IDC Analyst: Huawei Could Overtake Apple This Year in Smartphone Market Share
Huawei has gone from strength to strength in the preceding few years. Although the manufacturer has minimal presence in the US smartphone market, the EMEA and Asian markets have proven to be receptive to Huawei smartphones. The manufacturer also owns an sub-brand, Honor, which sells phones solely online at lower prices. In India, Honor is one of the leading manufacturers in the affordable flagship space, along with OnePlus.
While there was a time when it seemed Huawei was struggling to find a foothold in the early years of Android, that time has passed. Since 2014 they have come on a long way, to the point where IDC data shows that Huawei sold 38.5 million smartphones in Q2 2017. This results in Huawei having captured 11.3% of worldwide smartphone market share, closely behind Apple which had 12% market share and sold 41 million smartphones in the same period.
Now, it seems Apple is in danger of being demoted to third place. In a TV interview with CNBC last week, Francisco Jeronimo, research director for European mobile devices at IDC, said that Huawei could probably overtake Apple in smartphone market share. This event could happen either later this year or next year, according to the IDC research director.
He went on to say that this speed of growth was a huge worry for Samsung, because of Huawei’s intended goal to become number one in the smartphone market. Due to Huawei’s good performance in the unit sales of flagship smartphones, monetary value is increasing because of increasing flagship prices.
According to Mr. Jeronimo, one reason why Huawei can challenge Samsung and Apple is because of its focus on AI. The SoC in the newly announced Mate 10, the Kirin 970, has a dedicated NPU (Neural Processing Unit), which is the first of its kind in the Android world and is said to be twice as fast as compared to Apple’s Neural Engine in the A11 SoC. If new use cases which can benefit from having on-device AI are found, then Huawei is in an ideal position to benefit. The manufacturer already enjoys vertical integration of its processing components; developments in AI applications could lead to a long-term competitive edge in performance.
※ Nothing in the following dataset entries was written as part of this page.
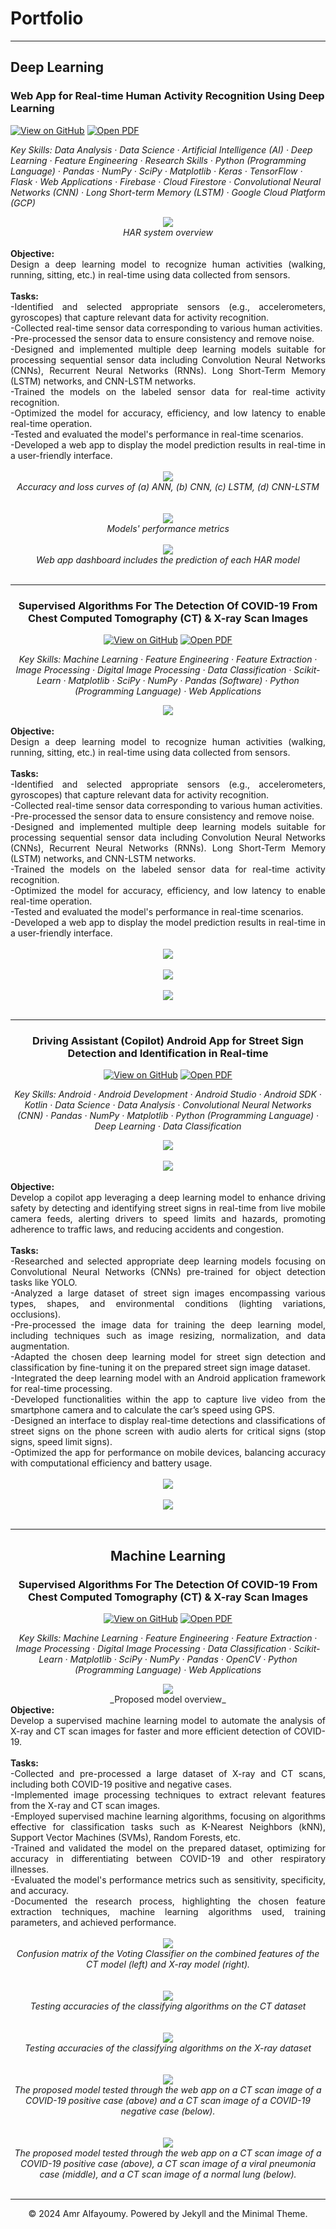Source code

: # Portfolio
---

## Deep Learning

### Web App for Real-time Human Activity Recognition Using Deep Learning <br>

[![View on GitHub](https://img.shields.io/badge/GitHub-View_on_GitHub-blue?logo=GitHub)](https://github.com/alfayoumy/NUHARIPS)
[![Open PDF](https://img.shields.io/badge/PDF-Read%20PDF-red?logo=adobe-acrobat-reader)](/pdf/GP.pdf)

_Key Skills: Data Analysis · Data Science · Artificial Intelligence (AI) · Deep Learning · Feature Engineering · Research Skills · Python (Programming Language) · Pandas · NumPy · SciPy · Matplotlib · Keras · TensorFlow · Flask · Web Applications · Firebase · Cloud Firestore · Convolutional Neural Networks (CNN) · Long Short-term Memory (LSTM) · Google Cloud Platform (GCP)_
<br>
<center><img src="images/HARDiagram.png"/></center>
<center><i>HAR system overview</i><center>
<br>
<div style="text-align: justify">
<b>Objective:</b>
<br>
Design a deep learning model to recognize human activities (walking, running, sitting, etc.) in real-time using data collected from sensors.<br>
<br>
<b>Tasks:</b>
<br>
-Identified and selected appropriate sensors (e.g., accelerometers, gyroscopes) that capture relevant data for activity recognition.<br>
-Collected real-time sensor data corresponding to various human activities.<br>
-Pre-processed the sensor data to ensure consistency and remove noise.<br>
-Designed and implemented multiple deep learning models suitable for processing sequential sensor data including Convolution Neural Networks (CNNs), Recurrent Neural Networks (RNNs). Long Short-Term Memory (LSTM) networks, and CNN-LSTM networks.<br>
-Trained the models on the labeled sensor data for real-time activity recognition.<br>
-Optimized the model for accuracy, efficiency, and low latency to enable real-time operation.<br>
-Tested and evaluated the model's performance in real-time scenarios.<br>
-Developed a web app to display the model prediction results in real-time in a user-friendly interface.<br>
</div>
<br>
<center><img src="images/GPHAR.jpg"/></center>
<center><i>Accuracy and loss curves of (a) ANN, (b) CNN, (c) LSTM, (d) CNN-LSTM</i><center>
<br><br>
<center><img src="images/HARResults.jpg"/></center>
<center><i>Models' performance metrics</i><center>
<br>
<center><img src="images/HAR.jpg"/></center>
<center><i>Web app dashboard includes the prediction of each HAR model</i><center>
<br>

---
### Supervised Algorithms For The Detection Of COVID-19 From Chest Computed Tomography (CT) & X-ray Scan Images <br>

[![View on GitHub](https://img.shields.io/badge/GitHub-View_on_GitHub-blue?logo=GitHub)](https://github.com/alfayoumy/COVID19-Detection)
[![Open PDF](https://img.shields.io/badge/PDF-Read%20PDF-red?logo=adobe-acrobat-reader)](https://www.researchgate.net/publication/350588424_Supervised_Algorithms_for_the_Detection_of_COVID-19_from_Chest_Scan_Images)

_Key Skills: Machine Learning · Feature Engineering · Feature Extraction · Image Processing · Digital Image Processing · Data Classification · Scikit-Learn · Matplotlib · SciPy · NumPy · Pandas (Software) · Python (Programming Language) · Web Applications_
<br>
<center><img src="images/HARDiagram.png"/></center>
<br>
<div style="text-align: justify">
<b>Objective:</b>
<br>
Design a deep learning model to recognize human activities (walking, running, sitting, etc.) in real-time using data collected from sensors.<br>
<br>
<b>Tasks:</b>
<br>
-Identified and selected appropriate sensors (e.g., accelerometers, gyroscopes) that capture relevant data for activity recognition.<br>
-Collected real-time sensor data corresponding to various human activities.<br>
-Pre-processed the sensor data to ensure consistency and remove noise.<br>
-Designed and implemented multiple deep learning models suitable for processing sequential sensor data including Convolution Neural Networks (CNNs), Recurrent Neural Networks (RNNs). Long Short-Term Memory (LSTM) networks, and CNN-LSTM networks.<br>
-Trained the models on the labeled sensor data for real-time activity recognition.<br>
-Optimized the model for accuracy, efficiency, and low latency to enable real-time operation.<br>
-Tested and evaluated the model's performance in real-time scenarios.<br>
-Developed a web app to display the model prediction results in real-time in a user-friendly interface.<br>
</div>
<br>
<center><img src="images/GPHAR.jpg"/></center>
<br>
<center><img src="images/HARResults.jpg"/></center>
<br>
<center><img src="images/HAR.jpg"/></center>
<br>

---
### Driving Assistant (Copilot) Android App for Street Sign Detection and Identification in Real-time <br>

[![View on GitHub](https://img.shields.io/badge/GitHub-View_on_GitHub-blue?logo=GitHub)](https://github.com/alfayoumy/copilot)
[![Open PDF](https://img.shields.io/badge/PDF-Read%20PDF-red?logo=adobe-acrobat-reader)](/pdf/Copilot.pdf)

_Key Skills: Android · Android Development · Android Studio · Android SDK · Kotlin · Data Science · Data Analysis · Convolutional Neural Networks (CNN) · Pandas · NumPy · Matplotlib · Python (Programming Language) · Deep Learning · Data Classification_
<br>
<center><img src="images/copilot.png"/></center>
<br>
<center><img src="images/copilot2.png"/></center>
<br>
<div style="text-align: justify">
<b>Objective:</b>
<br>
Develop a copilot app leveraging a deep learning model to enhance driving safety by detecting and identifying street signs in real-time from live mobile camera feeds, alerting drivers to speed limits and hazards, promoting adherence to traffic laws, and reducing accidents and congestion.<br>
<br>
<b>Tasks:</b>
<br>
-Researched and selected appropriate deep learning models focusing on Convolutional Neural Networks (CNNs) pre-trained for object detection tasks like YOLO.<br>
-Analyzed a large dataset of street sign images encompassing various types, shapes, and environmental conditions (lighting variations, occlusions).<br>
-Pre-processed the image data for training the deep learning model, including techniques such as image resizing, normalization, and data augmentation.<br>
-Adapted the chosen deep learning model for street sign detection and classification by fine-tuning it on the prepared street sign image dataset.<br>
-Integrated the deep learning model with an Android application framework for real-time processing.<br>
-Developed functionalities within the app to capture live video from the smartphone camera and to calculate the car’s speed using GPS.<br>
-Designed an interface to display real-time detections and classifications of street signs on the phone screen with audio alerts for critical signs (stop signs, speed limit signs).<br>
-Optimized the app for performance on mobile devices, balancing accuracy with computational efficiency and battery usage.<br>
</div>
<br>
<center><img src="images/copilot3.png"/></center>
<br>
<center><img src="images/copilot5.png"/></center>
<br>

---
## Machine Learning

### Supervised Algorithms For The Detection Of COVID-19 From Chest Computed Tomography (CT) & X-ray Scan Images <br>

[![View on GitHub](https://img.shields.io/badge/GitHub-View_on_GitHub-blue?logo=GitHub)](https://github.com/alfayoumy/COVID19-Detection)
[![Open PDF](https://img.shields.io/badge/PDF-Read%20PDF-red?logo=adobe-acrobat-reader)](https://www.researchgate.net/publication/350588424_Supervised_Algorithms_for_the_Detection_of_COVID-19_from_Chest_Scan_Images)

_Key Skills: Machine Learning · Feature Engineering · Feature Extraction · Image Processing · Digital Image Processing · Data Classification · Scikit-Learn · Matplotlib · SciPy · NumPy · Pandas · OpenCV · Python (Programming Language) · Web Applications_
<br>
<center><img src="images/covid.png"/></center>
_Proposed model overview_
<br>
<div style="text-align: justify">
<b>Objective:</b>
<br>
 Develop a supervised machine learning model to automate the analysis of X-ray and CT scan images for faster and more efficient detection of COVID-19.<br>
<br>
<b>Tasks:</b>
<br>
-Collected and pre-processed a large dataset of X-ray and CT scans, including both COVID-19 positive and negative cases.<br>
-Implemented image processing techniques to extract relevant features from the X-ray and CT scan images.<br>
-Employed supervised machine learning algorithms, focusing on algorithms effective for classification tasks such as K-Nearest Neighbors (kNN), Support Vector Machines (SVMs), Random Forests, etc.<br>
-Trained and validated the model on the prepared dataset, optimizing for accuracy in differentiating between COVID-19 and other respiratory illnesses.<br>
-Evaluated the model's performance metrics such as sensitivity, specificity, and accuracy.<br>
-Documented the research process, highlighting the chosen feature extraction techniques, machine learning algorithms used, training parameters, and achieved performance.<br>
</div>
<br>
<center><img src="images/covid1.jpg"/></center>
<center><i>Confusion matrix of the Voting Classifier on the combined features of the CT model (left) and X-ray model (right).</i></center>
<br><br>
<center><img src="images/covid3.png"/></center>
<center><i>Testing accuracies of the classifying algorithms on the CT dataset</i></center>
<br><br>
<center><img src="images/covid4.png"/></center>
<center><i>Testing accuracies of the classifying algorithms on the X-ray dataset</i></center>
<br><br>
<center><img src="images/covid5.jpg"/></center>
<center><i>The proposed model tested through the web app on a CT scan image of a COVID-19 positive case (above) and a CT scan image of a COVID-19 negative case (below).</i></center>
<br><br>
<center><img src="images/covid6.jpg"/></center>
<center><i>The proposed model tested through the web app on a CT scan image of a COVID-19 positive case (above), a CT scan image of a viral pneumonia case (middle), and a CT scan image of a normal lung (below).</i></center>
<br>

---


<center>© 2024 Amr Alfayoumy. Powered by Jekyll and the Minimal Theme.</center>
The speed of growth is actually higher than even what Huawei intended, as the manufacturer said in February 2016 that it intended to become the second largest smartphone manufacturer in terms of smartphone market share within three years, and aimed to be the largest smartphone manufacturer within five years.
The reasons for Huawei’s growth are well-known to smartphone enthusiasts. Huawei has, like Samsung and unlike Apple, launched smartphones within a wide range of prices, partially thanks to the use of the online Honor brand. The Mate series and the flagship P series are finding success in European as well as Chinese markets, while Honor flagships like the Honor 8 Pro are selling well in India.